=== DATA ===

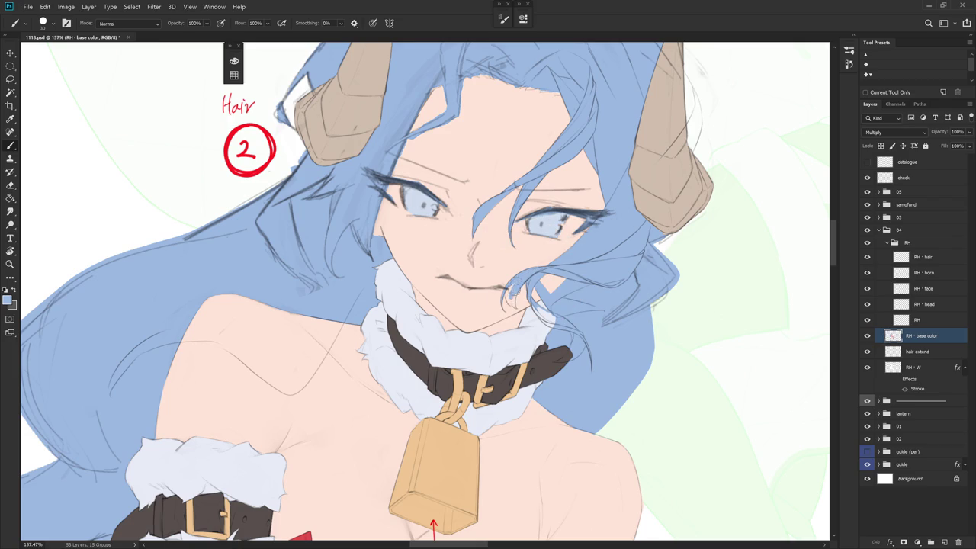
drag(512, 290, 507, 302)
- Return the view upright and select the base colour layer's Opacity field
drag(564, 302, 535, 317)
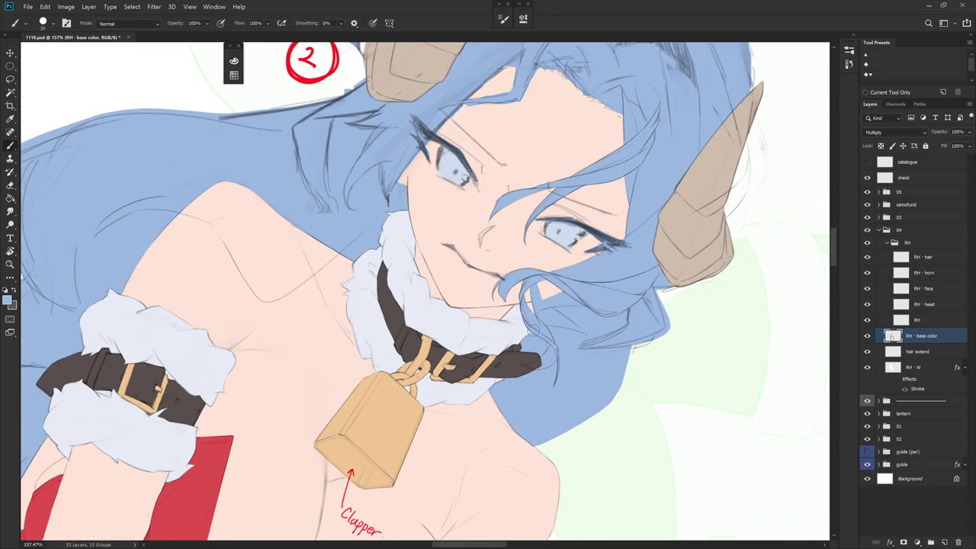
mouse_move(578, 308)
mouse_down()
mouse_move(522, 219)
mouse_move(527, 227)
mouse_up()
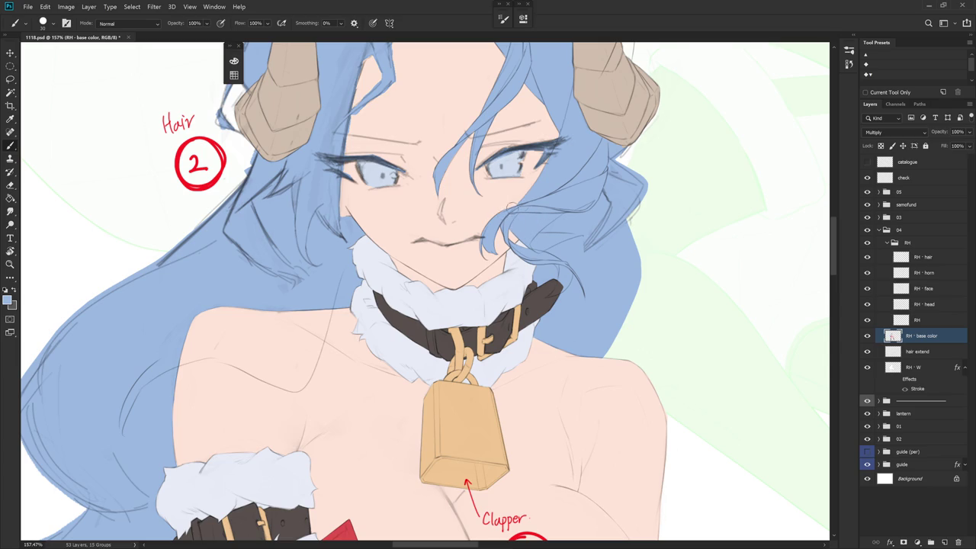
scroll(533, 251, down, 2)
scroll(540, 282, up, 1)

===
=== DATA ===

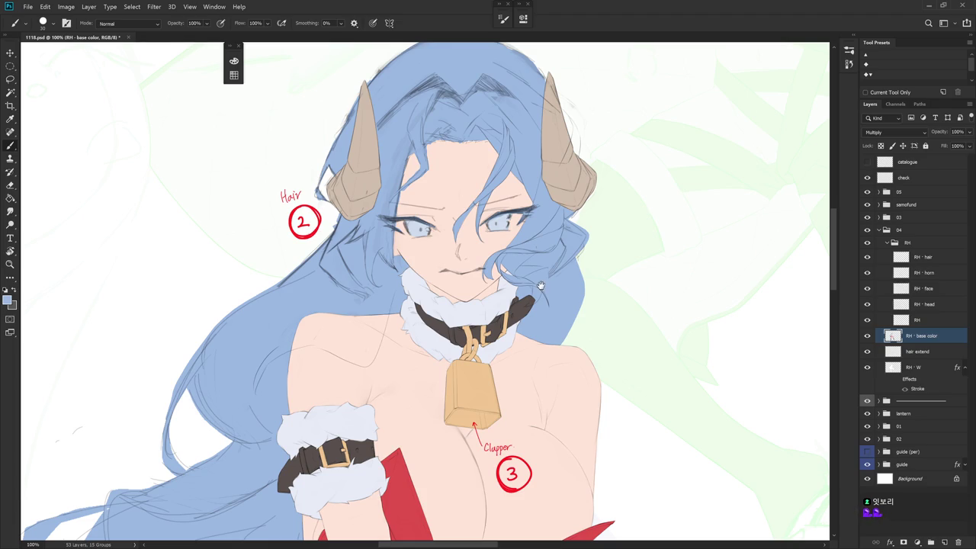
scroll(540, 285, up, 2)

===

● TASK ITEM: Whenever "scroll" occurs in a line above, copy that line.

● RESULT OF THIS TASK:
scroll(533, 251, down, 2)
scroll(540, 282, up, 1)
scroll(540, 285, up, 2)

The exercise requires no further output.